Spectrophotometry is a fundamental technique in molecular biology used to quickly determine the concentration of nucleic acids, such as DNA and RNA, in a laboratory sample. While nucleic acids absorb maximally at 260 nm, the purity of the sample must also be assessed using specific absorbance ratios. The 260/280 ratio primarily indicates protein contamination, but the 260/230 ratio specifically signals the carryover of chemical compounds from the purification process.
Interpreting the 260/230 Ratio and Ideal Values
The 260/230 ratio serves as a sensitive indicator of residual chemical contamination in a purified nucleic acid sample. This ratio is calculated by dividing the absorbance reading at 260 nm (nucleic acid signal) by the absorbance reading at 230 nm (contaminant signal). A low ratio means the 230 nm reading is disproportionately high compared to the 260 nm signal, indicating significant impurities.
For highly purified DNA or RNA, the expected 260/230 ratio commonly falls within the range of 2.0 to 2.2. A value substantially below 2.0 suggests contamination, and readings below 1.5 often signal severe impurity that may negatively affect downstream applications.
A low 260/230 ratio also carries the risk of concentration overestimation, as some contaminants may cause a slight crossover in absorbance at 260 nm. This suggests that the calculated concentration of the nucleic acid might be inaccurately high. Accurate interpretation of this ratio is a routine quality control step before proceeding with further molecular work.
Specific Contaminants That Absorb at 230 nm
The primary cause of a low 260/230 ratio is the incomplete removal of chaotropic salts, such as guanidinium thiocyanate or guanidine hydrochloride. These salts are potent absorbers around 230 nm and are used in column-based purification kits to lyse cells and bind nucleic acids. Their carryover into the final sample drastically lowers the ratio.
Residual organic solvents, such as phenol or Trizol reagent, are another common source of 230 nm absorption. These compounds are used in traditional extraction methods and exhibit strong absorbance near 230 nm. Incomplete phase separation during extraction allows traces of these chemicals to remain in the final aqueous phase.
Common 230 nm Absorbing Contaminants
Several other chemicals used during purification can also contribute to a reduced ratio:
- Chaotropic salts (e.g., guanidinium salts)
- Organic solvents (e.g., phenol, Trizol)
- Chelating agents (e.g., EDTA)
- Buffer salts
- Non-ionic detergents (e.g., Triton X-100, Tween 20)
- Residual carbohydrates or polysaccharides (especially from plant samples)
- Glycogen, often added as a carrier during precipitation
Practical Impact on Downstream Molecular Assays
The presence of 230 nm absorbing contaminants is problematic because these chemicals often function as potent inhibitors of enzymatic reactions.
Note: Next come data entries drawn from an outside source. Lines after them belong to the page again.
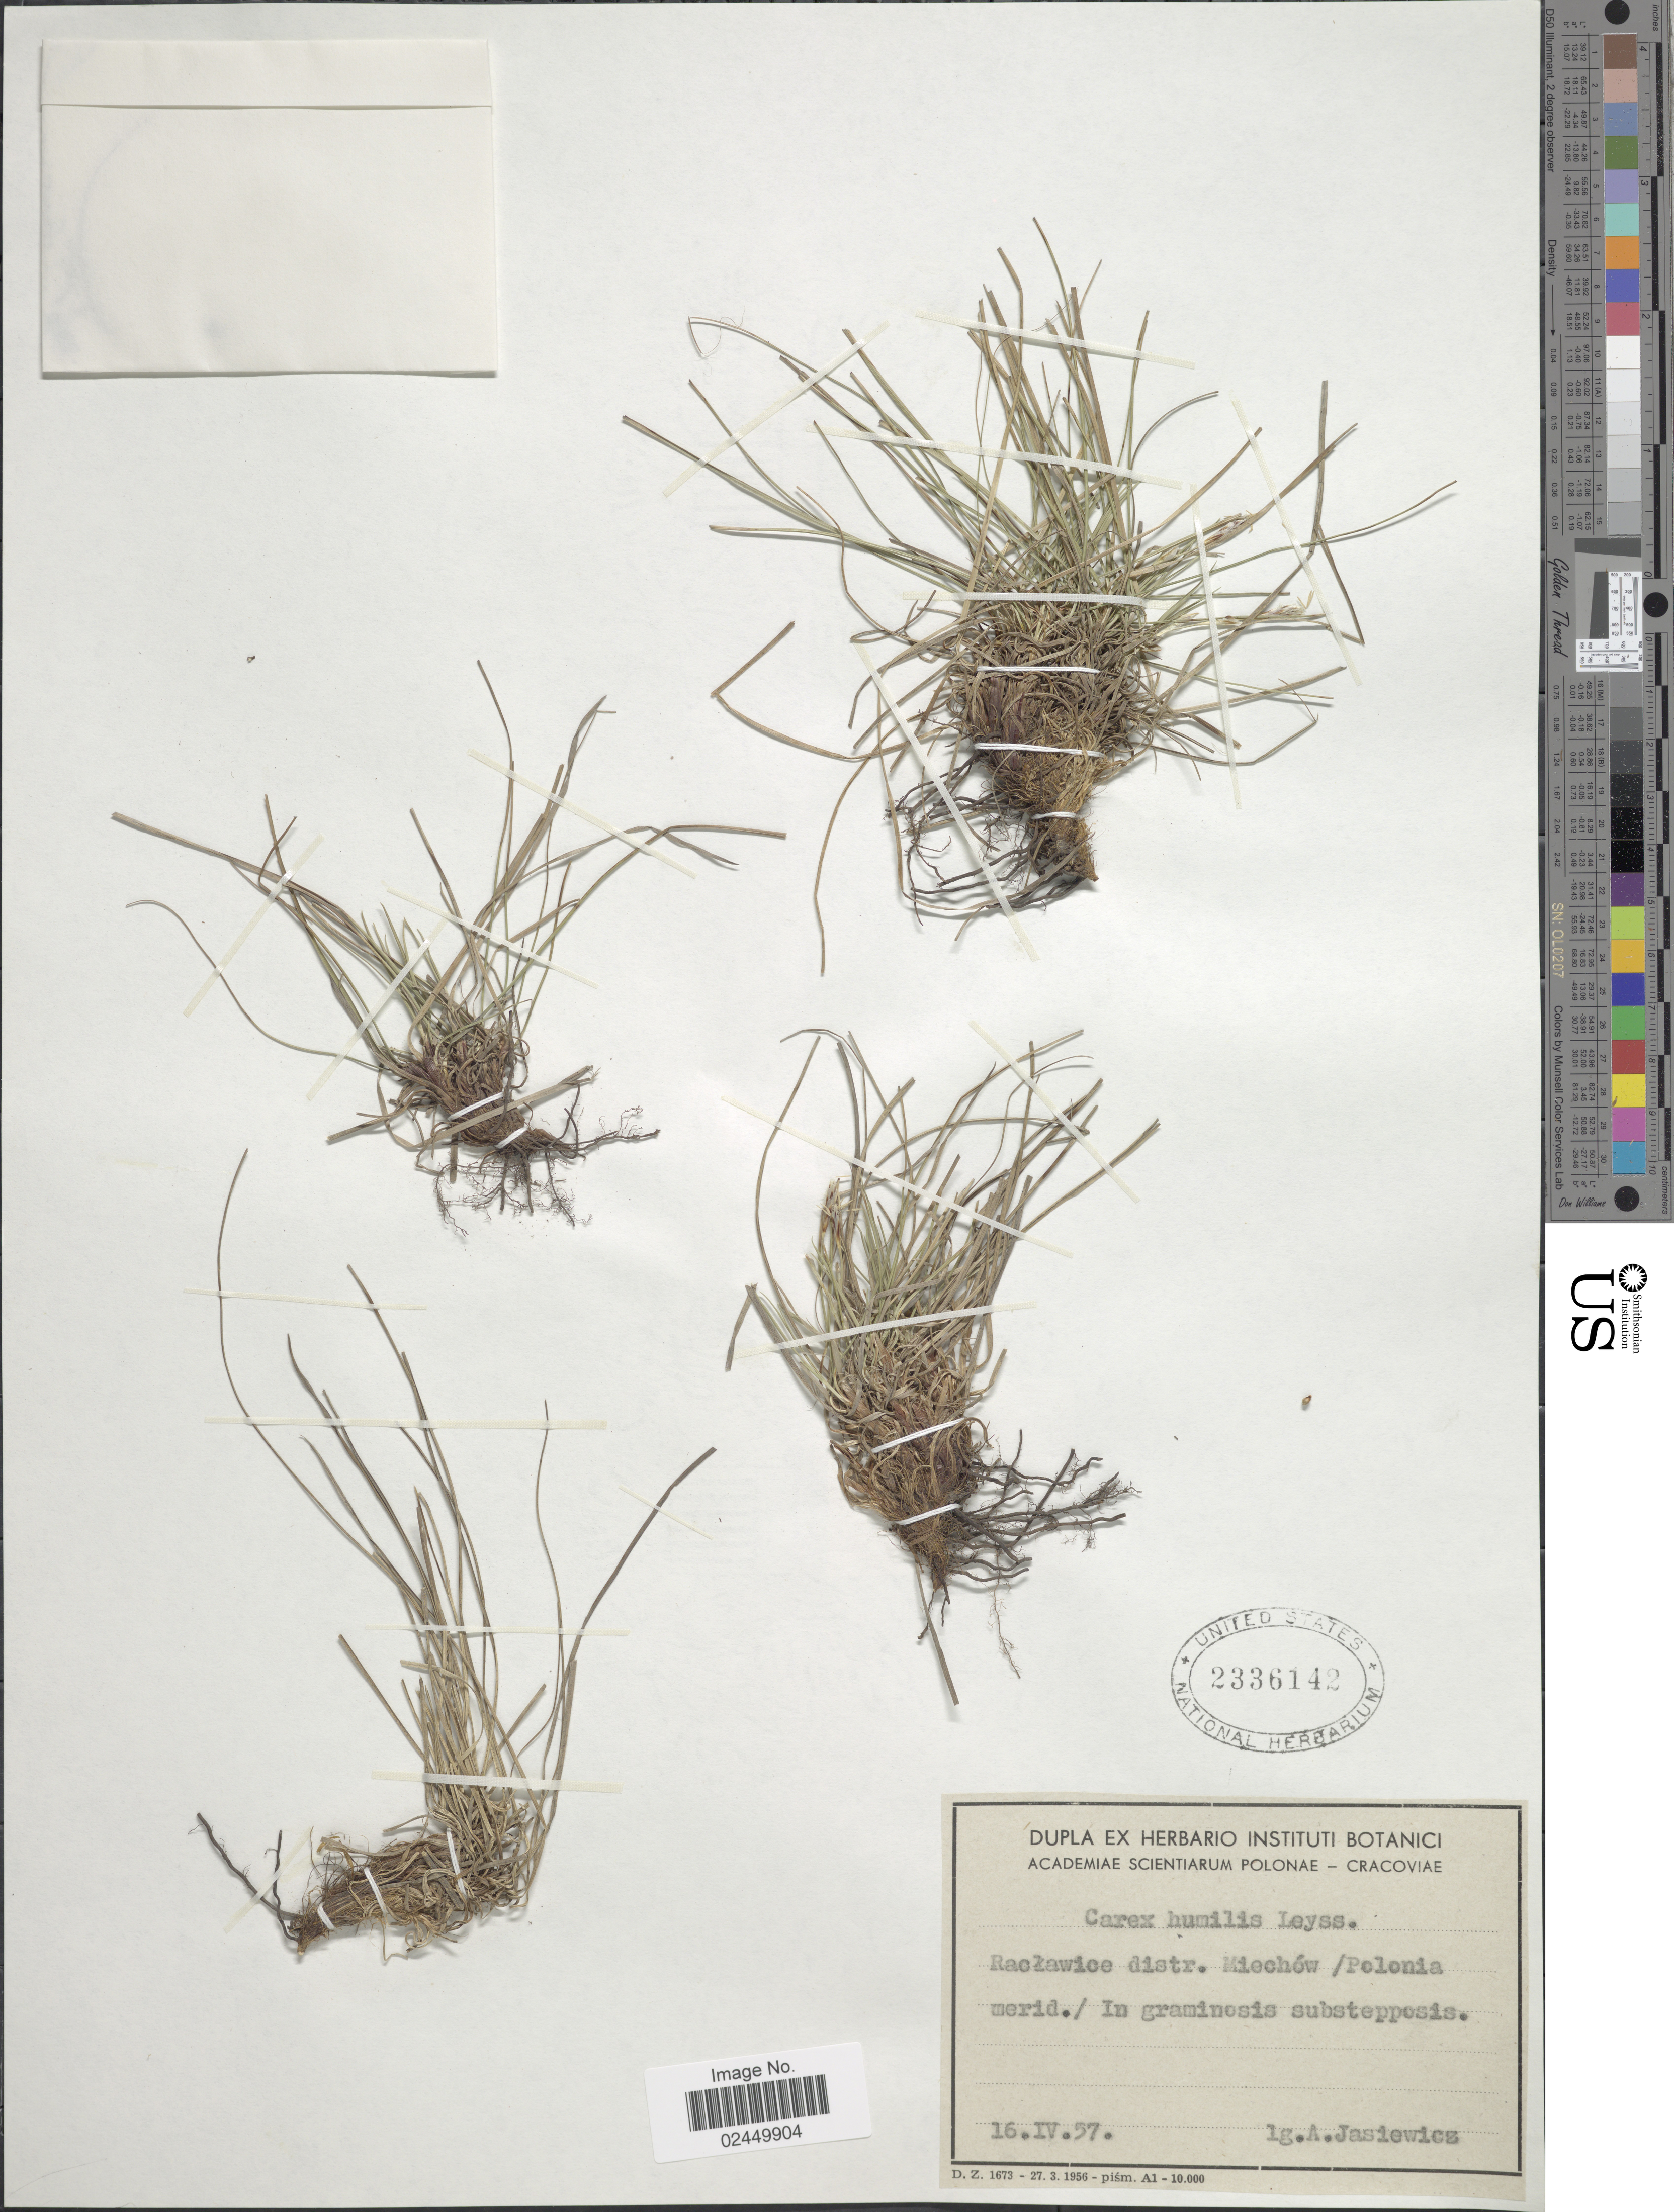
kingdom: Plantae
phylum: Tracheophyta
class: Liliopsida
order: Poales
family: Cyperaceae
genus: Carex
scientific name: Carex humilis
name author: Leyss.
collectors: A. Jasiewicz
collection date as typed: Transcribed d/m/y: 16/4/57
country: Poland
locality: Raclawice distr. Miechow/Polonia merid./ In graminosis substepposis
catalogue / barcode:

Chaotropic salts, for example, interfere with the structure and function of various enzymes fundamental to downstream molecular assays. Even relatively small amounts of these residual chemicals can significantly compromise experimental success.
In polymerase chain reaction (PCR) and quantitative PCR (qPCR), contaminating salts and organic solvents directly inhibit the DNA polymerase enzyme. This inhibition leads to poor amplification efficiency, inaccurate quantification, or complete reaction failure, often requiring costly repetition. Similarly, reverse transcriptase, which synthesizes complementary DNA (cDNA) from RNA, is highly sensitive to these inhibitors, resulting in low yield or poor quality template.
For next-generation sequencing (NGS) library preparation, the consequences of a low 260/230 ratio are particularly severe. The NGS workflow relies on precise enzymatic steps, such as adapter ligation and amplification, all of which are easily inhibited by residual contaminants. A low ratio indicates the sample is unsuitable for sensitive, enzyme-based molecular applications, potentially causing low library yields or sequencing run failure.
Strategies for Improving Nucleic Acid Purity
When a low 260/230 ratio is observed, the primary corrective action is optimizing the wash steps in the purification protocol to ensure complete removal of residual chemicals. Performing an additional wash with the kit’s ethanol-based wash buffer can significantly reduce chaotropic salts. Allowing the wash buffer to sit on the column membrane for an extended period, such as one minute, before centrifugation facilitates more thorough contaminant removal.
Incomplete drying of the silica membrane is a common error, as residual ethanol contributes to a low ratio. After the final wash, the column must be centrifuged multiple times to remove all traces of ethanol before elution. For severe contamination, the sample should be purified again using a secondary clean-up kit or ethanol precipitation followed by multiple washes with 70% ethanol.
Using a pre-warmed elution buffer can improve the nucleic acid yield. This helps raise the ratio by increasing the signal at 260 nm relative to the contaminant signal at 230 nm.